WHAT THE EXERCISE ASKS: Your response needs to be the data below, retyped exactly.

WORKING DATA:

====

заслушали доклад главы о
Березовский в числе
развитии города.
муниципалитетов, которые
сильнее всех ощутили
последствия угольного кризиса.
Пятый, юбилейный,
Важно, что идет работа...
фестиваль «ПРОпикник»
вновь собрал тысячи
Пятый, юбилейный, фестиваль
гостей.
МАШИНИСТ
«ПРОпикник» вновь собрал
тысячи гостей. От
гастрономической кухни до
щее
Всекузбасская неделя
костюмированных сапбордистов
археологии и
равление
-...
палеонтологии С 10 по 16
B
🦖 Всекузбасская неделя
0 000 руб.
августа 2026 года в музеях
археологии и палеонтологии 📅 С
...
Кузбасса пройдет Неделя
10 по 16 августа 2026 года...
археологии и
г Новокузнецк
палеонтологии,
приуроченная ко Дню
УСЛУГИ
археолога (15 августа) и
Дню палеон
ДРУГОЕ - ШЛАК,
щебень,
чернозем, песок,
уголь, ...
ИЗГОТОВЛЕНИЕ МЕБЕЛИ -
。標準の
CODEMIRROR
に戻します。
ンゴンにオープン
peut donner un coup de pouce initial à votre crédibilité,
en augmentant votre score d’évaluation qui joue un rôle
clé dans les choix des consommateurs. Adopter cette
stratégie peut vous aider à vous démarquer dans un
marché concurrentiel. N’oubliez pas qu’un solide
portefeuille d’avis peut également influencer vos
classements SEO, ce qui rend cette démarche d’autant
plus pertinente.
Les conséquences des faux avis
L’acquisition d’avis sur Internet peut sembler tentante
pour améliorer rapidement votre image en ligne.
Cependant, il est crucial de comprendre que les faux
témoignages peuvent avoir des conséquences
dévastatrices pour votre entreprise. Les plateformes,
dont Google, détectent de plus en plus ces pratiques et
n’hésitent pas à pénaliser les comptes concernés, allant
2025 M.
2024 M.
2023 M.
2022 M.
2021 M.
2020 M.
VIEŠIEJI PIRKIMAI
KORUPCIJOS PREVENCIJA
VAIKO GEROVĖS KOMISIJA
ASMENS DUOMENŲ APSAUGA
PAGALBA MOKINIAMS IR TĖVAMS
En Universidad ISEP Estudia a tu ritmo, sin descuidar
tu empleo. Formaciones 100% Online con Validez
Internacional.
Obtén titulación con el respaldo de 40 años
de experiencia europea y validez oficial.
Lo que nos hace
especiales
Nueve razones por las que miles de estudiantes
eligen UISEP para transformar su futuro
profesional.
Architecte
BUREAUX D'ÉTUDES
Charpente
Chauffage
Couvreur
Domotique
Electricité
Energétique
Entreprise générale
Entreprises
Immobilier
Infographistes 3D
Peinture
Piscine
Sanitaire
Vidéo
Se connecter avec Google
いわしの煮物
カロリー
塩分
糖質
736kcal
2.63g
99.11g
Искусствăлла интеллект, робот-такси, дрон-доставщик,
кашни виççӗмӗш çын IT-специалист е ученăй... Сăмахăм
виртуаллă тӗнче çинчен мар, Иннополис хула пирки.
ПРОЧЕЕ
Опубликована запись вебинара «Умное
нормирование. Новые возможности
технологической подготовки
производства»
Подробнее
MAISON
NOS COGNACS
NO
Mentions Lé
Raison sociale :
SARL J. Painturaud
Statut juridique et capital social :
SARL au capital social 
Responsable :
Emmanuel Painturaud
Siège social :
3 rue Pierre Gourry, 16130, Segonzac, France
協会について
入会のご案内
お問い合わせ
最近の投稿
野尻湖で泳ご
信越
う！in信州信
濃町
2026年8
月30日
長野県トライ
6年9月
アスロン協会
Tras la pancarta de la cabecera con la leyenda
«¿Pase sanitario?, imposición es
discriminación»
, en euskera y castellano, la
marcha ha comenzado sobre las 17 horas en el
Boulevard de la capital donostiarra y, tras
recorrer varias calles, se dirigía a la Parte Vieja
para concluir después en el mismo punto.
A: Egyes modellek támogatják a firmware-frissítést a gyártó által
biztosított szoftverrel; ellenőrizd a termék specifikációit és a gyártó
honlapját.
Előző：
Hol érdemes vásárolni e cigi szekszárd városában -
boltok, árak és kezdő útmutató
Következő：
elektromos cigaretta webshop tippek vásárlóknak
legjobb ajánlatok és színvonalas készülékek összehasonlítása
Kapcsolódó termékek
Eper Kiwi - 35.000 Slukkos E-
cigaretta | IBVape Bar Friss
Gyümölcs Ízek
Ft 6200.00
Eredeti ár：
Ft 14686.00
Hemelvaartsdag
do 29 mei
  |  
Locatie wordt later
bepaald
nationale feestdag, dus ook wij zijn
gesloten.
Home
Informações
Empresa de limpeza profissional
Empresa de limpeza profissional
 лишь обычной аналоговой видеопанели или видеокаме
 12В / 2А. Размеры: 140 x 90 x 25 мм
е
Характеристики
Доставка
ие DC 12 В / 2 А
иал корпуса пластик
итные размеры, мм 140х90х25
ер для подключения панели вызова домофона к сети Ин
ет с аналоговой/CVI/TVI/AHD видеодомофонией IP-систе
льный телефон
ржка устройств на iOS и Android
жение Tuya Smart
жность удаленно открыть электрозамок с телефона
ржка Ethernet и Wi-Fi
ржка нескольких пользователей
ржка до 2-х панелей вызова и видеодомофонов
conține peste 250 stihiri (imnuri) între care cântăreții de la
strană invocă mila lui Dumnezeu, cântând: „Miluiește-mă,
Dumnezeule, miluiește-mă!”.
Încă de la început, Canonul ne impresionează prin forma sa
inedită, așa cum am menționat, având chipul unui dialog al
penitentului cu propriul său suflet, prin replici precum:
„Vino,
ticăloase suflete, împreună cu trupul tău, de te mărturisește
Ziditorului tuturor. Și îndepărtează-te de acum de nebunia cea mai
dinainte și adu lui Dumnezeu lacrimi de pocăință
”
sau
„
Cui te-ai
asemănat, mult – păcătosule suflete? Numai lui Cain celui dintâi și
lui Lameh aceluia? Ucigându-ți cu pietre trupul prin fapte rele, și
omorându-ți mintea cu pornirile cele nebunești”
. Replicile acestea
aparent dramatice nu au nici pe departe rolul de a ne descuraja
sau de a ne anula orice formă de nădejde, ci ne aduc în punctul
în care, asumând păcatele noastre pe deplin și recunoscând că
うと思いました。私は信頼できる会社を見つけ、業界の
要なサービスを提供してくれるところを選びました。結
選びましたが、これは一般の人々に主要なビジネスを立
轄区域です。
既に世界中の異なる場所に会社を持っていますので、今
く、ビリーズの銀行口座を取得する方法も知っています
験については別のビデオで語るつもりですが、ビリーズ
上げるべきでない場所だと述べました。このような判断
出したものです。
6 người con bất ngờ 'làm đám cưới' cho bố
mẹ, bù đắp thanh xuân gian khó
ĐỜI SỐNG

====

EXPECTED ANSWER:
заслушали доклад главы о
Березовский в числе
развитии города.
муниципалитетов, которые
сильнее всех ощутили
последствия угольного кризиса.
Пятый, юбилейный,
Важно, что идет работа...
фестиваль «ПРОпикник»
вновь собрал тысячи
Пятый, юбилейный, фестиваль
гостей.
МАШИНИСТ
«ПРОпикник» вновь собрал
тысячи гостей. От
гастрономической кухни до
щее
Всекузбасская неделя
костюмированных сапбордистов
археологии и
равление
-...
палеонтологии С 10 по 16
B
🦖 Всекузбасская неделя
0 000 руб.
августа 2026 года в музеях
археологии и палеонтологии 📅 С
...
Кузбасса пройдет Неделя
10 по 16 августа 2026 года...
археологии и
г Новокузнецк
палеонтологии,
приуроченная ко Дню
УСЛУГИ
археолога (15 августа) и
Дню палеон
ДРУГОЕ - ШЛАК,
щебень,
чернозем, песок,
уголь, ...
ИЗГОТОВЛЕНИЕ МЕБЕЛИ -
。標準の
CODEMIRROR
に戻します。
ンゴンにオープン
peut donner un coup de pouce initial à votre crédibilité,
en augmentant votre score d’évaluation qui joue un rôle
clé dans les choix des consommateurs. Adopter cette
stratégie peut vous aider à vous démarquer dans un
marché concurrentiel. N’oubliez pas qu’un solide
portefeuille d’avis peut également influencer vos
classements SEO, ce qui rend cette démarche d’autant
plus pertinente.
Les conséquences des faux avis
L’acquisition d’avis sur Internet peut sembler tentante
pour améliorer rapidement votre image en ligne.
Cependant, il est crucial de comprendre que les faux
témoignages peuvent avoir des conséquences
dévastatrices pour votre entreprise. Les plateformes,
dont Google, détectent de plus en plus ces pratiques et
n’hésitent pas à pénaliser les comptes concernés, allant
2025 M.
2024 M.
2023 M.
2022 M.
2021 M.
2020 M.
VIEŠIEJI PIRKIMAI
KORUPCIJOS PREVENCIJA
VAIKO GEROVĖS KOMISIJA
ASMENS DUOMENŲ APSAUGA
PAGALBA MOKINIAMS IR TĖVAMS
En Universidad ISEP Estudia a tu ritmo, sin descuidar
tu empleo. Formaciones 100% Online con Validez
Internacional.
Obtén titulación con el respaldo de 40 años
de experiencia europea y validez oficial.
Lo que nos hace
especiales
Nueve razones por las que miles de estudiantes
eligen UISEP para transformar su futuro
profesional.
Architecte
BUREAUX D'ÉTUDES
Charpente
Chauffage
Couvreur
Domotique
Electricité
Energétique
Entreprise générale
Entreprises
Immobilier
Infographistes 3D
Peinture
Piscine
Sanitaire
Vidéo
Se connecter avec Google
いわしの煮物
カロリー
塩分
糖質
736kcal
2.63g
99.11g
Искусствăлла интеллект, робот-такси, дрон-доставщик,
кашни виççӗмӗш çын IT-специалист е ученăй... Сăмахăм
виртуаллă тӗнче çинчен мар, Иннополис хула пирки.
ПРОЧЕЕ
Опубликована запись вебинара «Умное
нормирование. Новые возможности
технологической подготовки
производства»
Подробнее
MAISON
NOS COGNACS
NO
Mentions Lé
Raison sociale :
SARL J. Painturaud
Statut juridique et capital social :
SARL au capital social 
Responsable :
Emmanuel Painturaud
Siège social :
3 rue Pierre Gourry, 16130, Segonzac, France
協会について
入会のご案内
お問い合わせ
最近の投稿
野尻湖で泳ご
信越
う！in信州信
濃町
2026年8
月30日
長野県トライ
6年9月
アスロン協会
Tras la pancarta de la cabecera con la leyenda
«¿Pase sanitario?, imposición es
discriminación»
, en euskera y castellano, la
marcha ha comenzado sobre las 17 horas en el
Boulevard de la capital donostiarra y, tras
recorrer varias calles, se dirigía a la Parte Vieja
para concluir después en el mismo punto.
A: Egyes modellek támogatják a firmware-frissítést a gyártó által
biztosított szoftverrel; ellenőrizd a termék specifikációit és a gyártó
honlapját.
Előző：
Hol érdemes vásárolni e cigi szekszárd városában -
boltok, árak és kezdő útmutató
Következő：
elektromos cigaretta webshop tippek vásárlóknak
legjobb ajánlatok és színvonalas készülékek összehasonlítása
Kapcsolódó termékek
Eper Kiwi - 35.000 Slukkos E-
cigaretta | IBVape Bar Friss
Gyümölcs Ízek
Ft 6200.00
Eredeti ár：
Ft 14686.00
Hemelvaartsdag
do 29 mei
  |  
Locatie wordt later
bepaald
nationale feestdag, dus ook wij zijn
gesloten.
Home
Informações
Empresa de limpeza profissional
Empresa de limpeza profissional
 лишь обычной аналоговой видеопанели или видеокаме
 12В / 2А. Размеры: 140 x 90 x 25 мм
е
Характеристики
Доставка
ие DC 12 В / 2 А
иал корпуса пластик
итные размеры, мм 140х90х25
ер для подключения панели вызова домофона к сети Ин
ет с аналоговой/CVI/TVI/AHD видеодомофонией IP-систе
льный телефон
ржка устройств на iOS и Android
жение Tuya Smart
жность удаленно открыть электрозамок с телефона
ржка Ethernet и Wi-Fi
ржка нескольких пользователей
ржка до 2-х панелей вызова и видеодомофонов
conține peste 250 stihiri (imnuri) între care cântăreții de la
strană invocă mila lui Dumnezeu, cântând: „Miluiește-mă,
Dumnezeule, miluiește-mă!”.
Încă de la început, Canonul ne impresionează prin forma sa
inedită, așa cum am menționat, având chipul unui dialog al
penitentului cu propriul său suflet, prin replici precum:
„Vino,
ticăloase suflete, împreună cu trupul tău, de te mărturisește
Ziditorului tuturor. Și îndepărtează-te de acum de nebunia cea mai
dinainte și adu lui Dumnezeu lacrimi de pocăință
”
sau
„
Cui te-ai
asemănat, mult – păcătosule suflete? Numai lui Cain celui dintâi și
lui Lameh aceluia? Ucigându-ți cu pietre trupul prin fapte rele, și
omorându-ți mintea cu pornirile cele nebunești”
. Replicile acestea
aparent dramatice nu au nici pe departe rolul de a ne descuraja
sau de a ne anula orice formă de nădejde, ci ne aduc în punctul
în care, asumând păcatele noastre pe deplin și recunoscând că
うと思いました。私は信頼できる会社を見つけ、業界の
要なサービスを提供してくれるところを選びました。結
選びましたが、これは一般の人々に主要なビジネスを立
轄区域です。
既に世界中の異なる場所に会社を持っていますので、今
く、ビリーズの銀行口座を取得する方法も知っています
験については別のビデオで語るつもりですが、ビリーズ
上げるべきでない場所だと述べました。このような判断
出したものです。
6 người con bất ngờ 'làm đám cưới' cho bố
mẹ, bù đắp thanh xuân gian khó
ĐỜI SỐNG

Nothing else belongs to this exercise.